While we can see the case for extending the crime to cover the likes of tents and caravans and maybe even enclosed yards if they’re adjacent to people’s homes, the extension to all buildings and enclosures seems more questionable. And the latest expansion seems like another step away from the reasons for treating burglary as a distinct and very serious crime. Yes, coming onto someone’s small lifestyle block to steal their chickens might create some of the same sense of violation and fear as more conventional burglaries. But can the same be said for setting foot anywhere on agricultural land? Some of the bigger farms in New Zealand cover massive areas. The largest is over 180,000 hectares. Is intruding anywhere on that really the same sort of thing as entering someone’s home? According to the new law change, it will be treated as if it is.

The MoJ’s impact assessment referred to a ‘gap’ in the law of burglary ‘which means the underlying principle in the offence of burglary, protection of personal property, will not always apply to the same extent for individuals who live in rural environments.’ But it’s far from clear that the underlying principle of burglary is protection of personal property. The Law Society, in contrast, suggested that:

Part of the reason it is considered to be a serious offence arises from the fact that burglary currently requires the offender to enter a building (or other enclosed space). Such conduct is considered inherently more serious than mere trespass or unlawful entry on to (essentially) open land or fields. That rationale does not apply in the case of agricultural land which may be significantly remote from any building or other enclosed space.

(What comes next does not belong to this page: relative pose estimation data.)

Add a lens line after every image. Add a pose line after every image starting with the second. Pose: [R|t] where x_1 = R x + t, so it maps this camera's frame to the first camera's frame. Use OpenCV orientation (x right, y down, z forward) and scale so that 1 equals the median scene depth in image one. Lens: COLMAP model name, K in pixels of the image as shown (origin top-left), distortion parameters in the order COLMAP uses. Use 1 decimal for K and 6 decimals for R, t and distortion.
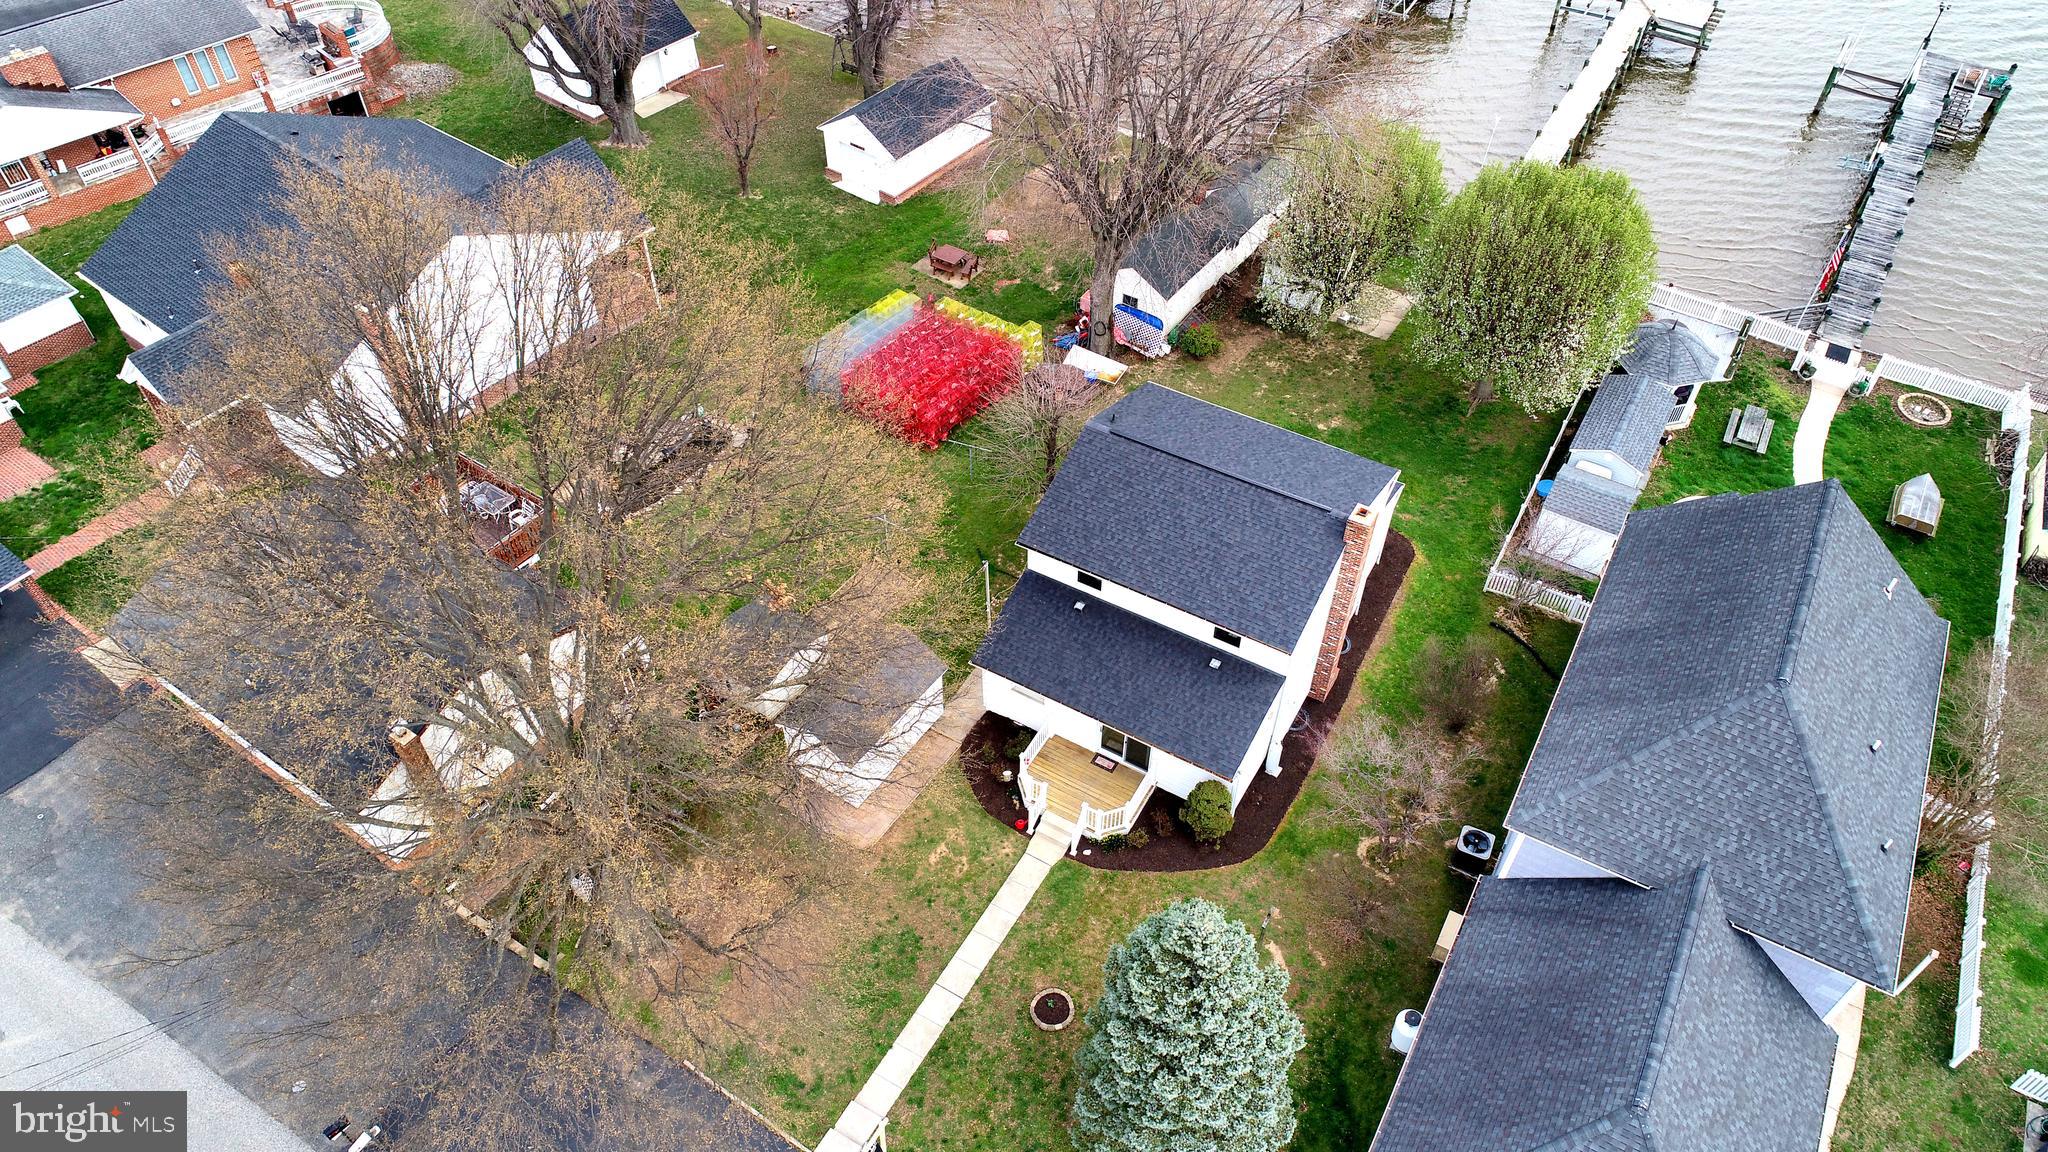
lens RADIAL K [[1367.6, 0, 1025.5], [0, 1367.6, 576.7], [0, 0, 1]] dist [-0.003381, 0.000836]
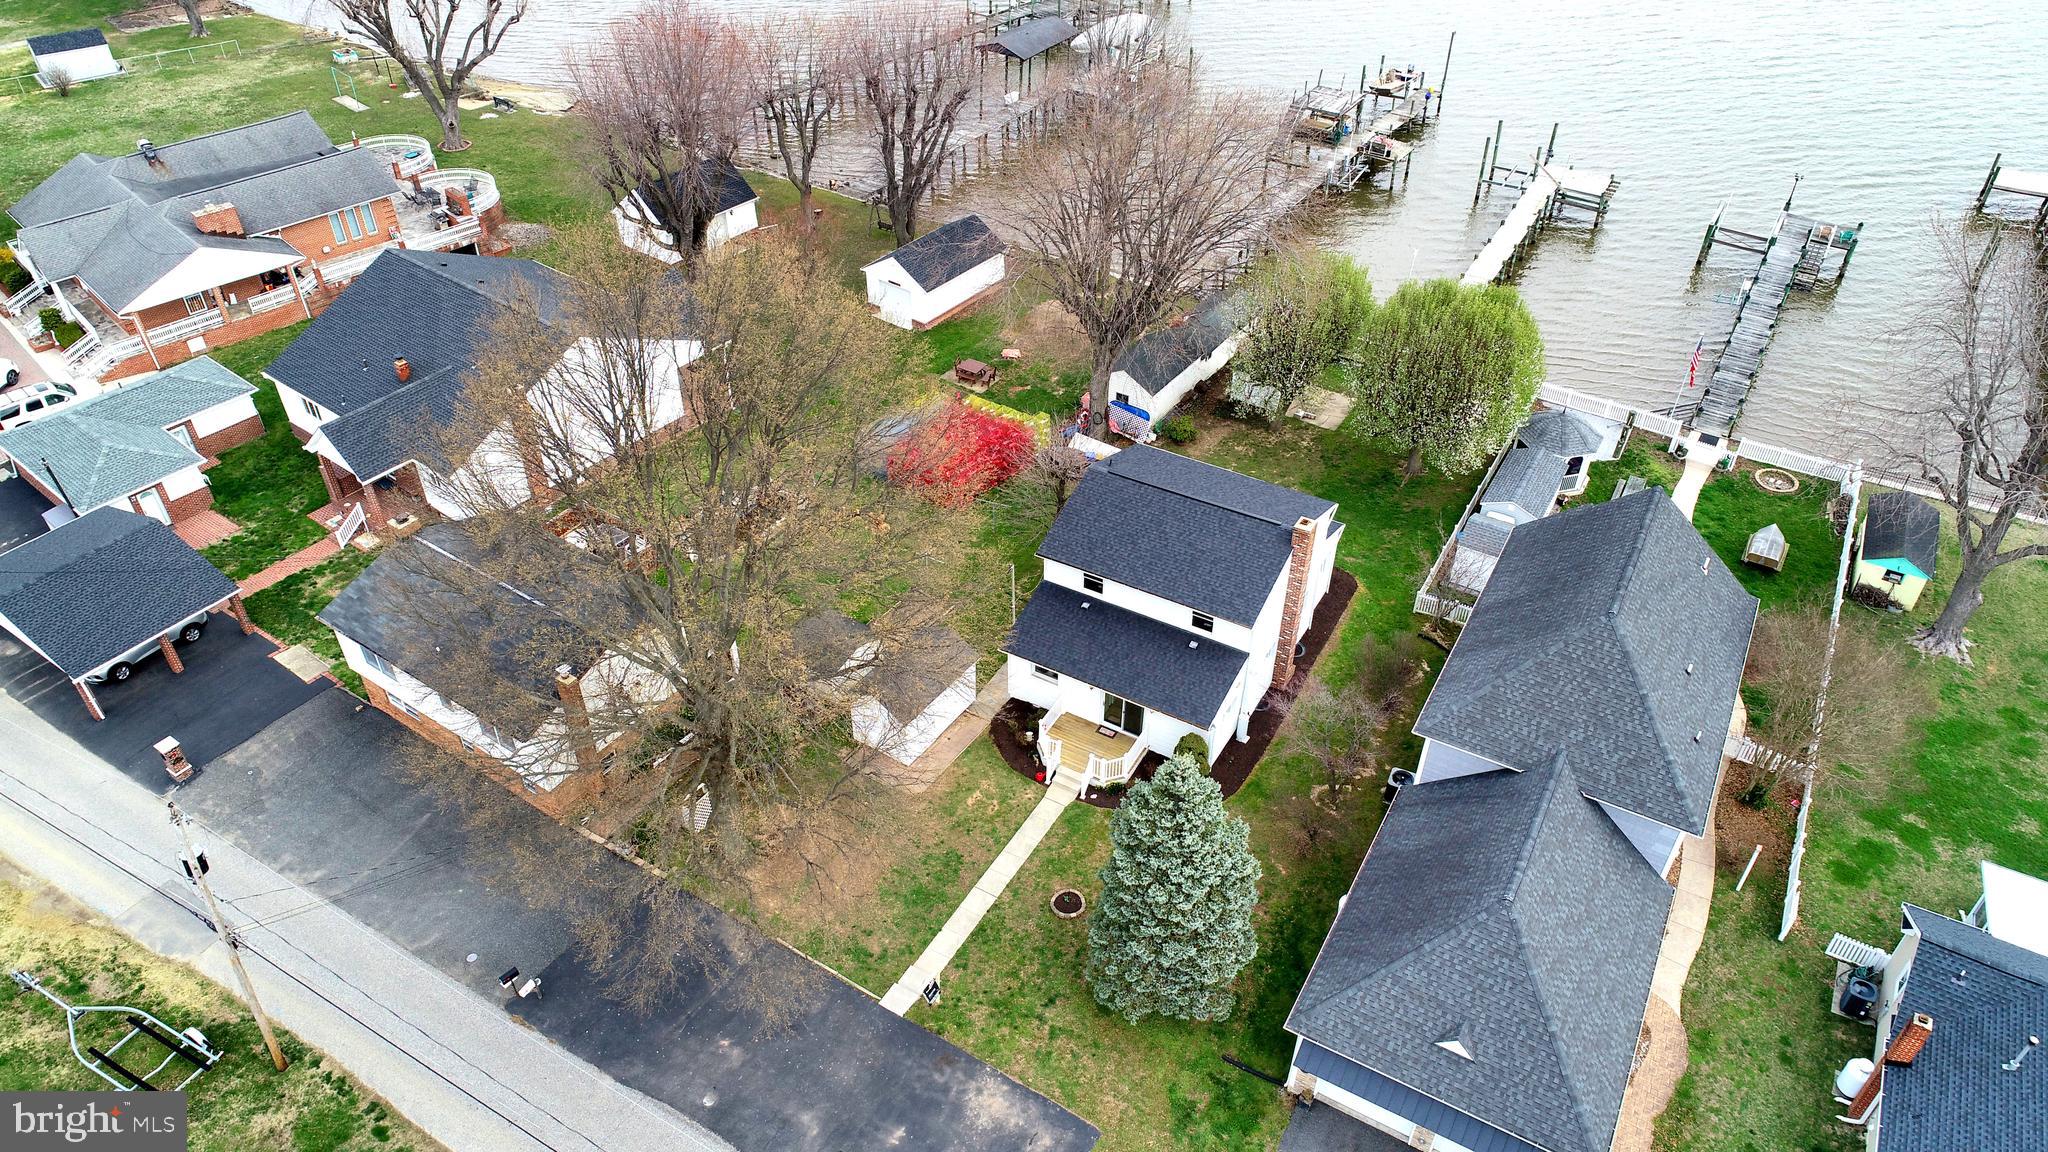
lens RADIAL K [[1367.6, 0, 1025.5], [0, 1367.6, 576.7], [0, 0, 1]] dist [-0.003381, 0.000836]
pose [[0.999984, -0.002568, 0.004959, -0.018225], [0.003215, 0.990797, -0.135318, 0.137112], [-0.004566, 0.135332, 0.990790, -0.208390]]
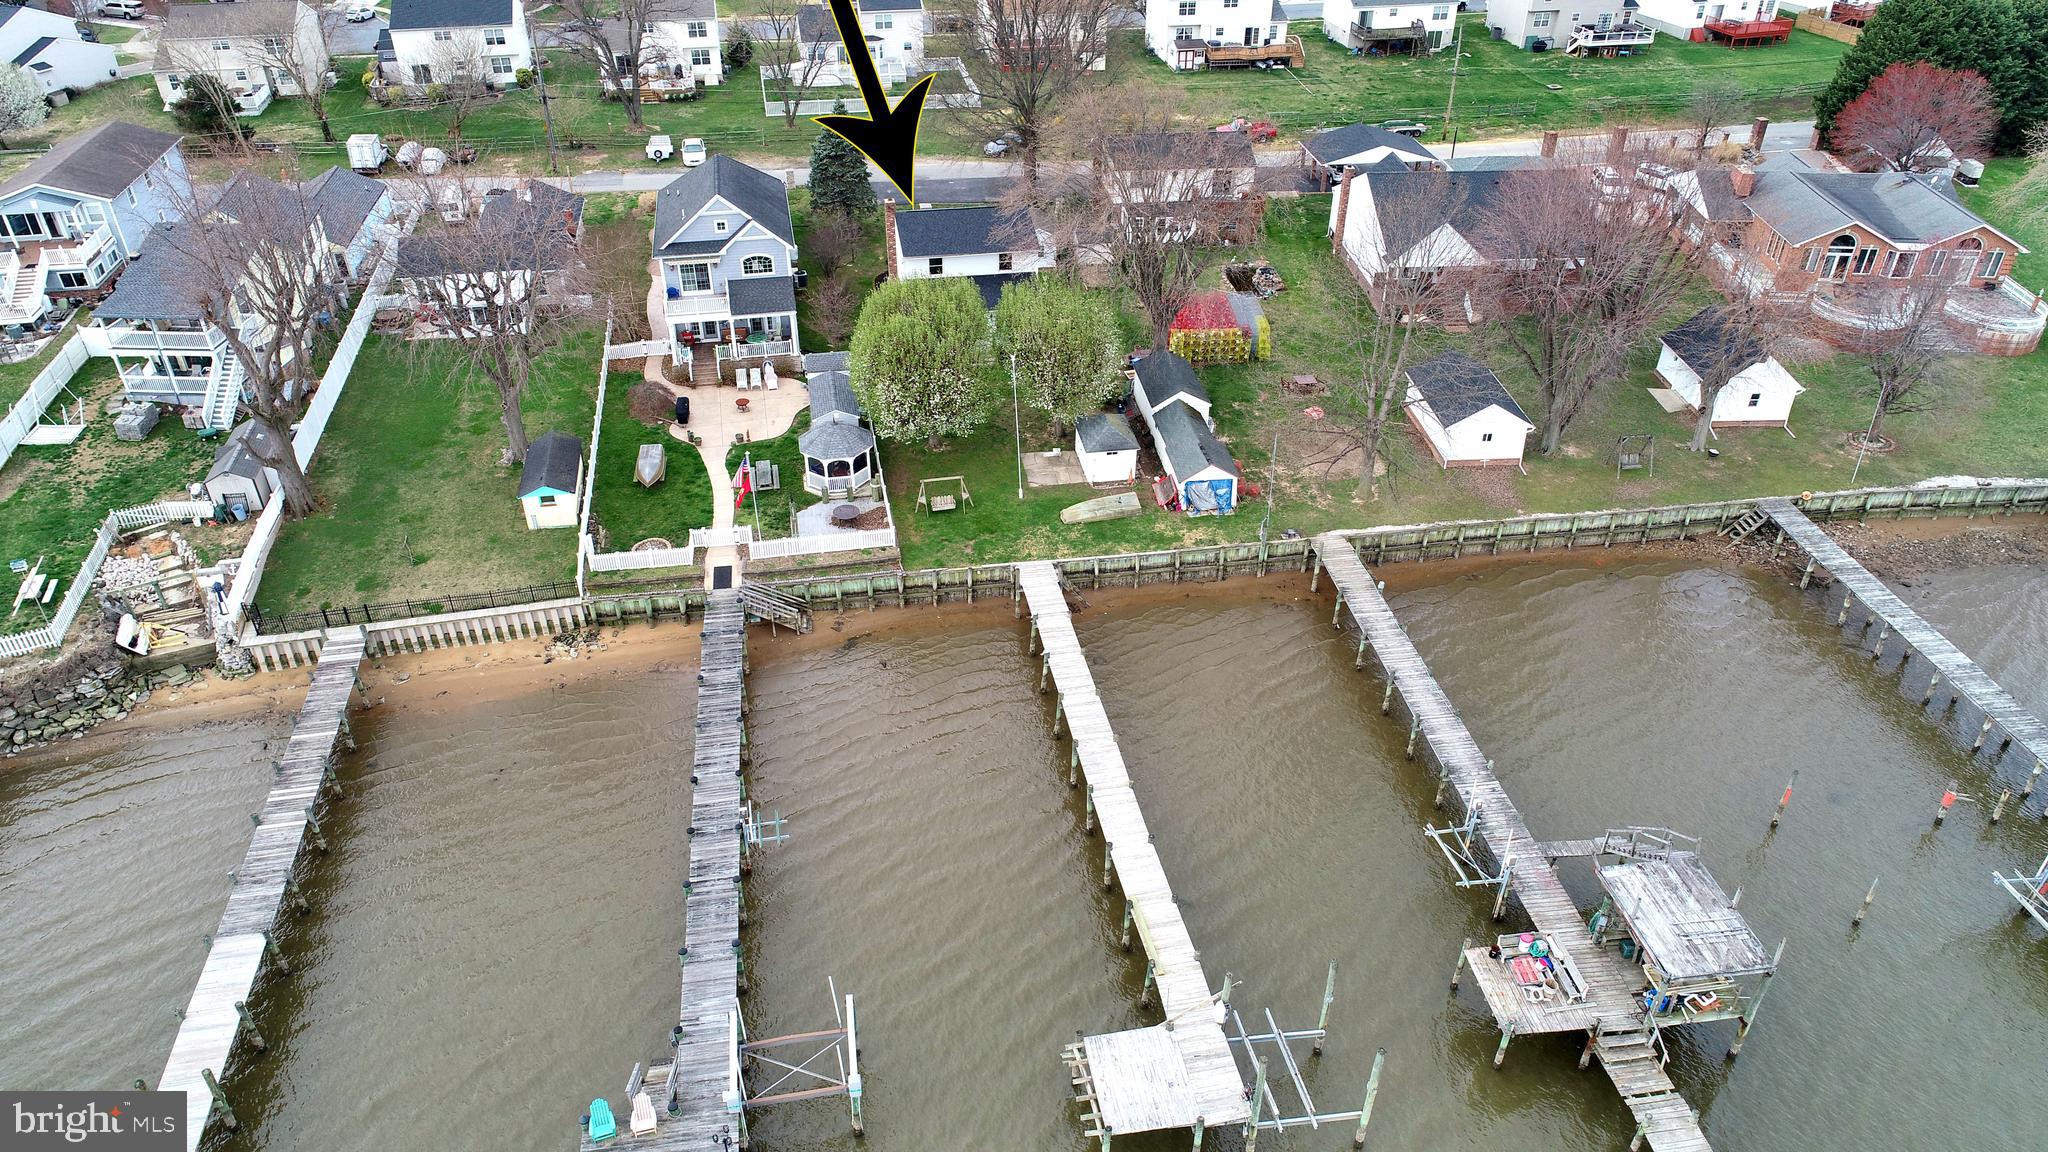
lens RADIAL K [[1367.6, 0, 1025.5], [0, 1367.6, 576.7], [0, 0, 1]] dist [-0.003381, 0.000836]
pose [[-0.751619, 0.363041, -0.550699, 1.214737], [-0.478722, 0.274105, 0.834081, -1.470664], [0.453755, 0.890543, -0.032227, 1.341670]]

Furthermore, the general theft provisions cover the protection of personal property. The crime of burglary must be doing something else. Figuring out precisely what that something is, and whether there really is a gap that needs filled rather than a principled difference, will mean consulting a bit more widely and thinking a bit more carefully. 



So we now have 2 new crimes. One doesn’t seem to change anything with regard to large-scale livestock thefts, but has the effect of treating small thefts of livestock the same as large thefts of anything else. The other potentially expands the crime of burglary even further away from where it started out, treating even enormous farms in the same way as dwelling-houses. Maybe strong arguments can be made for either or both of these. But neither seems such an obviously good idea that it should have been rushed through without a proper chance to consider and debate its merits. 

 The law is a serious business, the criminal law in particular. Creating new offences with much heavier penalties is one part where short-cuts should be avoided. Who knows, maybe exactly the same outcome would have followed if Parliament had followed their normal process. Since they didn’t, we’re left with a whole bunch of questions that aren’t only unanswered, but appear not even to have been asked.